Most dentists do exams for oral cancer. Many do not even tell their patients that this has been done or what findings, if any, result. In my office, we started making a direct report to our patients at the end of the dental exam appointment. I will turn to my assistant or hygienist and state clearly, "Oral cancer exam, everything appears normal," if those are the findings. Many patients are awakened from the sound nap they have drifted into from the routine dental exam by the sound of the word "cancer" and they will sit up straight and say, "What did you say?" I then explain to them I have done an exam for oral cancer and that everything appears to be normal in their mouth. Some have told me that no dentist has ever done that before.
In cases where a suspicious area is found, I will describe the lesion to my assistant and then ask for the OralCDx® kit, which is a tool for early detection of oral cancer lesions. This very simple test involves painlessly stroking a small brush over the surface of the lesion to collect cells from the three layers of tissue involved and placing them on a microscope slide.

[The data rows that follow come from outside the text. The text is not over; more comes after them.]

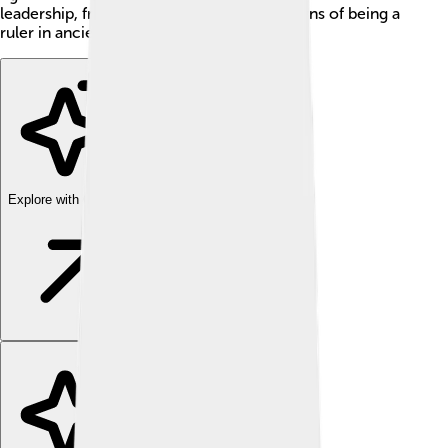
leadership, friendship, and the ups and downs of being a
ruler in ancient times!
Explore with ChatDino
Explore with ChatDino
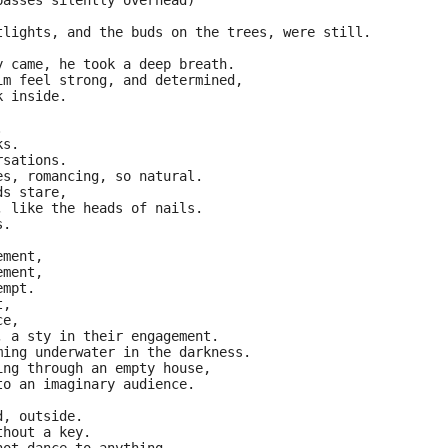
passes silently overhead)
tlights, and the buds on the trees, were still.
y came, he took a deep breath.
im feel strong, and determined,
k inside.
.
ks.
rsations.
es, romancing, so natural.
ds stare,
, like the heads of nails.
s.
ement,
ement,
empt.
t,
ce,
, a sty in their engagement.
ming underwater in the darkness.
ing through an empty house,
to an imaginary audience.
d, outside.
thout a key.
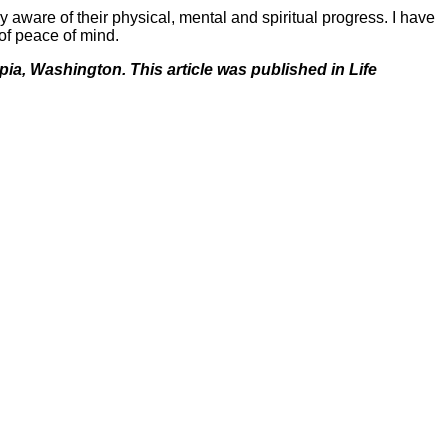
y aware of their physical, mental and spiritual progress. I have
 of peace of mind.
pia, Washington. This article was published in Life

This slide is mailed to a special lab that uses a computer program adapted from "Star Wars" technology to perform a computer-assisted analysis with a microscope of all the cells on the slide. It can even tell the dentist if he did not collect a sample suitable for a diagnosis to be made. The visual exam findings are explained to the patient and they are given the option of having the very simple, noninvasive OralCDx test performed right then and there or returning for the test at another time. Any questions they may have are answered as soon as possible.

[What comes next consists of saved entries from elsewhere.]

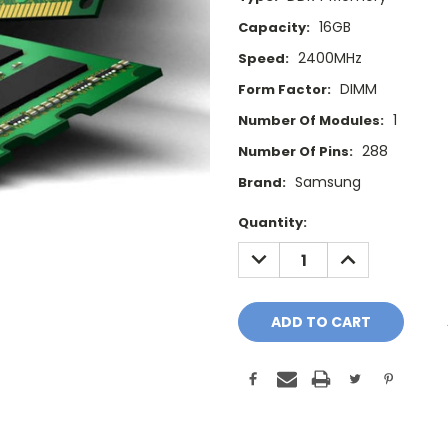
16GB
Capacity:
2400MHz
Speed:
DIMM
Form Factor:
1
Number Of Modules:
288
Number Of Pins:
Samsung
Brand:
Current
Quantity:
Stock:
DECREASE
INCREASE
QUANTITY:
QUANTITY:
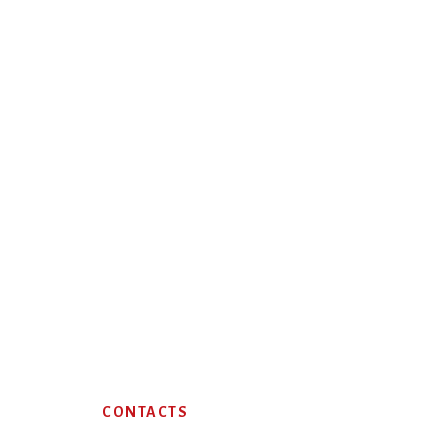
Footer
CONTACTS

As I have expressed in previous articles, early detection of disease is the key to the most successful treatment. That is especially true when we are considering oral cancer. The history of treatment successes with this disease is dismal and has not changed for decades. The five-year, 50 percent survival rate is the same for all types of oral cancer. Pretty pathetic, if you ask me, for a disease that is rightly considered the primary responsibility for dentists to detect. That is a very poor record, and only tells half of the story. Due to the location of the lesions, the structures that are involved and the functions they perform on a daily basis, the treatment of this disease in an advanced stage is extremely disfiguring and debilitating. That means if you do survive the disease, you will not look so nice and may have a very difficult time trying to chew, smile or even speak properly. All of the facts surrounding the progression of this disease can only lead to one conclusion -- that it is one of the most important forms of cancer to be detected at its earliest stage to improve the survival rate and to limit its affect on the quality of life that we all want to enjoy. It is no longer necessary to look at a very small area of changed tissue in the mouth and "watch" it because we are afraid of recommending or having a surgical biopsy done.

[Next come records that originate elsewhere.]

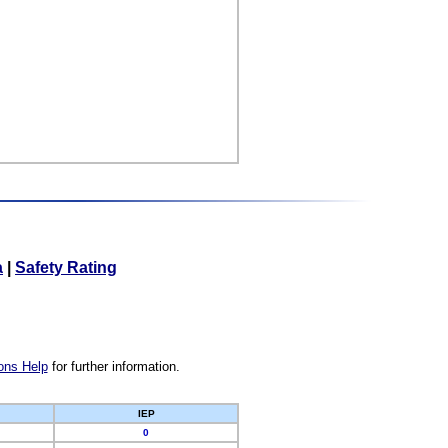
a
|
Safety Rating
ons Help
for further information.
IEP
0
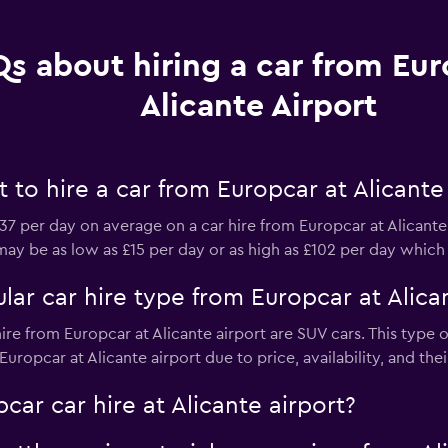
s about hiring a car from Eur
Alicante Airport
to hire a car from Europcar at Alicante 
7 per day on average on a car hire from Europcar at Alicante
s may be as low as £15 per day or as high as £102 per day which
ar car hire type from Europcar at Alican
ire from Europcar at Alicante airport are SUV cars. This type 
uropcar at Alicante airport due to price, availability, and thei
car car hire at Alicante airport?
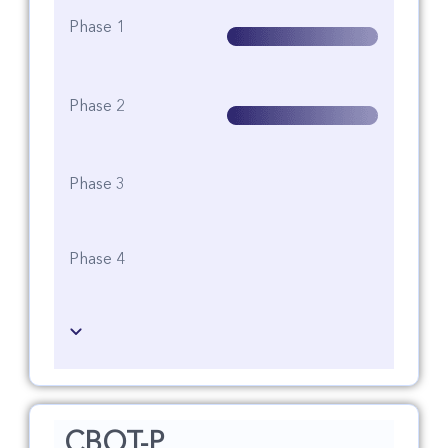
Phase 1
Phase 2
Phase 3
Phase 4
CBOT-P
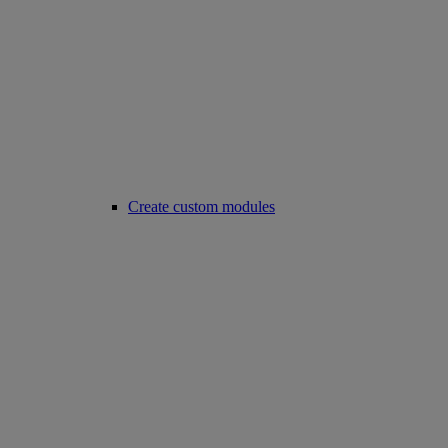
Create custom modules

The American Dental Association has recently committed to a public awareness campaign to encourage individuals to have regular oral cancer exams by their dentist. Please be on the look out for these reminders and do not forget to ask your dentist about doing the oral cancer exam. It is the responsibility of all individuals to take charge of their own health care. If you are reading this article, you have obviously taken the first step towards doing that. I commend you and await the opportunity to be of service to any party interested in being trained to provide this valuable service.